# WHAT YOU WILL DO:
Every entry that follows is to be set down exactly, with its pictures omitted.

Images with bounding boxes:
* * * * *

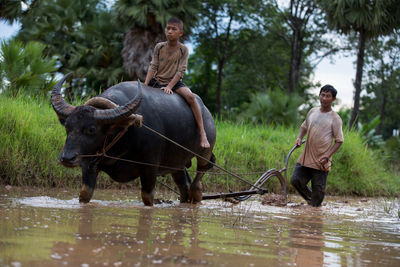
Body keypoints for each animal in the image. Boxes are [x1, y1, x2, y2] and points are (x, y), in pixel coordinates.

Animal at [52, 74, 217, 206]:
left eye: (92, 129)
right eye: (67, 126)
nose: (66, 158)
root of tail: (207, 112)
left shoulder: (150, 168)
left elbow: (147, 198)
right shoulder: (89, 164)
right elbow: (84, 194)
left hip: (205, 151)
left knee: (200, 174)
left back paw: (197, 193)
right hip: (177, 164)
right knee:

* * * * *

# TASK ANSWER:
Body keypoints for each animal in the image. Boxes are [x1, y1, x2, y2] and points are (x, y), in pixel coordinates.

Animal at [52, 74, 217, 206]:
left eye: (92, 129)
right eye: (67, 126)
nose: (66, 158)
root of tail: (207, 112)
left shoulder: (150, 168)
left elbow: (147, 198)
right shoulder: (89, 164)
right elbow: (84, 194)
left hip: (205, 151)
left knee: (200, 174)
left back paw: (197, 193)
right hip: (177, 164)
right knee:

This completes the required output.